Unveiling Interplay OS at Vogue Business Fashion Futures
HILOS unveils their vision of footwear design through cyberphysical interplay
Interplay: cyberphysical design
Imagine a footwear designer inspired by a car show they attended. They took a few photos that were especially intriguing and uploaded them to a mood board. Then, they begin to sketch rough, directional concepts on paper. This process is captured live on camera, and with the mood board references, a 3D model is generated and printed. Within hours, it’s in the hands of the designer where they continue to evolve the silhouette through clay or other materials. The camera continues to capture this in real-time, synchronizing the interplay between IRL and URL models. When the design is finalized, a factory sample is ordered and delivered within 72 hours or less.
Multimodal everything
An artist is defined by their tools, and right now you can almost certainly tell a designer’s age by which tools they use. The oldest ones still hand-draw everything, sometimes carrying a large pad and light table around with them to meetings. The youngest ones prefer GravitySketch and Blender while the mid-career often began with Solidworks and Rhino, and the pros grew into computational design using Grasshopper, Maya, and Houdini. The one certainty is that to be successful, one has to become a skilled 3D generalist and switch between stacks to leverage their best features.
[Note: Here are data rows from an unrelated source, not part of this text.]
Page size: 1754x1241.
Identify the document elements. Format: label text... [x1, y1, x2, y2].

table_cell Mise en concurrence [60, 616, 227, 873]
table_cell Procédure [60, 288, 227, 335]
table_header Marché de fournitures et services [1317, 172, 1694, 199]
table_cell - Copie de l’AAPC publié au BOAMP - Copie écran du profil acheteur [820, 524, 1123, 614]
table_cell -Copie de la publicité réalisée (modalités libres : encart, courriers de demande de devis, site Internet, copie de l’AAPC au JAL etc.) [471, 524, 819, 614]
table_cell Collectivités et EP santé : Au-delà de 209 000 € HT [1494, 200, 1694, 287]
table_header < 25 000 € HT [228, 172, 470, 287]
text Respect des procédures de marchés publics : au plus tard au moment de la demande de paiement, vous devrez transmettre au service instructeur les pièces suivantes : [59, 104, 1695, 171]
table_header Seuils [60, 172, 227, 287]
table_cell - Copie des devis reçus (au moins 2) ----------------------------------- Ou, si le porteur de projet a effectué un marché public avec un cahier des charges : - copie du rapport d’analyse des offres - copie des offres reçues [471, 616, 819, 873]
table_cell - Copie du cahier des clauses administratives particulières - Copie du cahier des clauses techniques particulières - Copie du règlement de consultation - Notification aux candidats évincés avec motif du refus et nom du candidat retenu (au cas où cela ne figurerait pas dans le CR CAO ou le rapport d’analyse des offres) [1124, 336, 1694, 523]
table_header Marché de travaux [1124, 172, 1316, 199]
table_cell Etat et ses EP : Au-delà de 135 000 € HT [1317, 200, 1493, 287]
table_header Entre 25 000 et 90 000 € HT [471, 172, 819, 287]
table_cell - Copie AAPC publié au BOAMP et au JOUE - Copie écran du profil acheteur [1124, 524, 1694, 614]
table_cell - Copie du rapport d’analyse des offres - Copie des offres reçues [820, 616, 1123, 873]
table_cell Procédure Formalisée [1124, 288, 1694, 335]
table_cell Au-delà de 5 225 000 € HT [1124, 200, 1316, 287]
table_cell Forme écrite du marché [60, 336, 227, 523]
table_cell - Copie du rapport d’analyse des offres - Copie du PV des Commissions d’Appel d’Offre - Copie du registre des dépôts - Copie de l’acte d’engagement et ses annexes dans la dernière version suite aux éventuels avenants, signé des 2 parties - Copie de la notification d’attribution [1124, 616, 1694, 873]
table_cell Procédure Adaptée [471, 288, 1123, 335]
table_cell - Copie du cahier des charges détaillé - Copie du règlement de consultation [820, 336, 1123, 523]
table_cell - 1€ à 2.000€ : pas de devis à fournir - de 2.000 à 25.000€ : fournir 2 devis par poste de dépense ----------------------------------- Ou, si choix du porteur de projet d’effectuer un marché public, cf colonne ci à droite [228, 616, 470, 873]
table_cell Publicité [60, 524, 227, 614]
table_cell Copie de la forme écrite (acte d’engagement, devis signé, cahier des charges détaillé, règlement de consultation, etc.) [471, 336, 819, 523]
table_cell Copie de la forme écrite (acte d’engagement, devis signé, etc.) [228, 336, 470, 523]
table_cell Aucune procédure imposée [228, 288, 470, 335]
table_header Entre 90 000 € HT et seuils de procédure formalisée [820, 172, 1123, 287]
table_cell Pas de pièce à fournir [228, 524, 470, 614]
Generative AI models like Stable Diffusion and DALL-E showed us the potential speed and productivity of generative design, even if it didn’t offer the accuracy or control a designer needs to go beyond zero to one. That, in turn, has set off a race across 2D to 3D image generation and the machine vision required to take 2D input, understand and categorize, and then generate a 3D asset.
No-CAD will be the new no-code
Today, we are quickly seeing the beginnings of what will be the next great leap in design technology. First, it was from local to cloud-based collaborative design (Solidworks to OnShape). Then it moved from boundary representation to functional representation of spatial volumes, allowing for more complex geometries at higher resolutions (OnShape to nTop). Now, we are seeing the beginnings of no-CAD design (HILOS).
Why No-CAD?
Like no-code platforms of the last decade, no-CAD design allows users to create watertight 3D assets without the need to directly interface with a CAD platform. Like no-code platforms, this will dramatically increase speed and productivity while lowering the barrier to entry for 3D design.
As in the story at the beginning, the designer doesn’t concern themselves with the engineering or manufacturability of the product, let alone the millions of relationships internal to the 3D structure that have to accord with physics. This manufacturing logic is implied and built into everything that is generated on the platform.
And while it is impossible to do this with every application, there are some industry applications that are strongly systematized - footwear being one of them. The relationship an upper has to a last can be written as a function. Best practices stand for decades and change as quickly as the human foot. For this reason, footwear design is uniquely positioned for a no-CAD 3D design approach that automates the long and tortuous process of developing a physical product and instantly provides the designer a 3D asset that reflects their design while being manufacturable.
The importance of feedback and optimization
There will naturally be a tension where the designers’ intention runs against manufacturing logic. A no-CAD platform can only generate what is manufacturable, channeling all creativity within this lens. As we have seen with Midjourney, this is where the importance of feedback becomes critical, allowing the generative model to improve and optimize in the aggregate while also learning in the immediate.
Current feedback cycles
Designs that were approved eighteen months ago and sampled nine months ago are just now hitting the market. Designers already have their own pipelines for feedback, be they social circles, cultural muses, or social media. A no-CAD platform allows them to formalize those pipelines while bringing in additional information layers, from real-time market sales to competitor launches, social feeds, cultural currents, or their own archives. Eventually this delivers the opportunity for a completely personalized generative design model and a way for designers to think about a toolchain rather than a toolkit.
Bespoke models and toolchains
When taken to its logical conclusion, the development of a bespoke model on a no-CAD design platform allows a designer to aggregate their body of work, inspiration, and feedback into a toolchain unique to them and their creative workflow. It shifts some of the most consequential but unnoticed parts of a designers life - their lifestyle and inspiration - and systematizes it into a living ecosystem that becomes the OS of their own creation.
Vertical no-CAD design
Because no-CAD design platforms require such specific manufacturing logic to be effective, these platforms will remain industry specific and highly verticalized for some time. When tied to a specific form of manufacturing technology and an industry with established norms and manufacturing logic, it is an exceptional way to bring the speed and flexibility of 3D into manufacturing. Eyeglasses, apparel, and watches are all sectors well suited for this approach, and I’m sure HILOS is just among the first of many pioneering this approach for the next generation of creative tech.
This is new ground for all of us, and there will inevitably be challenges and misconceptions along the way. However, I’m confident there is immense value for our creative ecosystem if we can trial and learn fast enough while keeping that creative spark unique to humanity at our core.